Given the tenor on Capitol Hill for much of the decade, it looked at first as if it was going to be a hard slog, she said. “We are frankly pretty heartened to see that a number of the issues we identified are being talked about in Congress,” Peralta-Schulte added.

“You have a tremendous amount of folk who are working full time and just not making it,” she said. “The reality is the typical beneficiary is a 36-year-old woman with kids. It is keen for us to try to build a consensus to lift wages,” noting there has been a minimum-wage bill already introduced in the House, “and we’ll see if we can’t shake something free in the Senate.”

“It’s worth celebrating” that people are returning to work, Peralta-Schulte told CNS. “The numbers are positive. We think there is still a lot of work to do. We have two lenses the we use, and that is part of the process. We were founded by women religious. So we’re making sure that women are lifted out of poverty. When you look at poverty data, you see women, and women with children, trapped in many ways. Things like paid leave and flexible schedules, and higher wages and lessening the gender (pay) gap will benefit.
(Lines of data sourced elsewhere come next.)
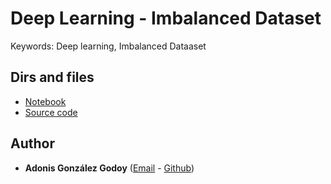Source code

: # Deep Learning - Imbalanced Dataset 

Keywords: Deep learning, Imbalanced Dataaset

## Dirs and files

- [Notebook](https://github.com/adions025/imbalanced_dataset-/blob/master/nbs/imbalanced_dataset.ipynb)
- [Source code](https://github.com/adions025/imbalanced_dataset-/tree/master/src)

## Author

* **Adonis González Godoy** ([Email](adions025@gmail.com) - [Github](https://github.com/adions025))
“We also affirm that our country’s race-based policies that have worked to the disadvantages of communities of color in housing and in wages,” she continued. “Part of our analysis was what are the policies that are going to try to make whole communities of color so that many folks are lifted up.”

In 2007, Catholic Charities USA issued a policy paper on poverty in America, recalled Brian Corbin, its executive vice president of member services. Taking a cue from author Jim Collins, who said, “Everyone needs a big, hairy audacious goal,” “our ‘BHAG’ was to reduce poverty in half by 2020. That’s when there was a 12 percent poverty rate. We’re going to work our tail off,” Corbin said, “work with federal government, private groups. … And the next year the Great Recession hit.”

CCUSA decided earlier this decade to be a research partner with the University of Notre Dame in studies to find out what works best in cutting poverty rates. One is a random control trial — “you literally have some people receiving the service, and you have people who aren’t receiving the service, the control group,” Corbin said, adding, “You have to see how things pan out after a couple of years.”

Another study, Corbin said, has yet to be released. It is looking at the opposite — characteristics of non-poverty: a steady job, steady place to live and three months of savings in the bank, none of it from public sources. “Some people (in the study) are doing better than others,” he added.

A third study examined Chicago’s 211 help hotline. Catholic Charities of Chicago, said Corbin, is “responsible for helping out people who are about to be evicted.” Notre Dame was “able to break out some longitudinal data” from the numbers, he added, and learned “if they literally offered $300-$500 to people to avoid eviction, they would have saved thousands of dollars in eviction activity thereafter.”

Flipping the script has worked in some places. Catholic Charities in the Archdiocese of Washington was serving a lot of meals, “and they thought to themselves, ‘We’ve got a business here! We can do catering,'” Corbin said. Now it serves Head Start meals, servings for all the Catholic schools in the archdiocese, he added: “Instead of it being seen as a project of Catholic Charities, it’s an enterprise.”

The catering and food production model has been adopted by Catholic Charities agencies in Louisville, Kentucky, Baltimore and elsewhere. “Some do great,” Corbin said, “some struggle, some have to start over, just like anything else.”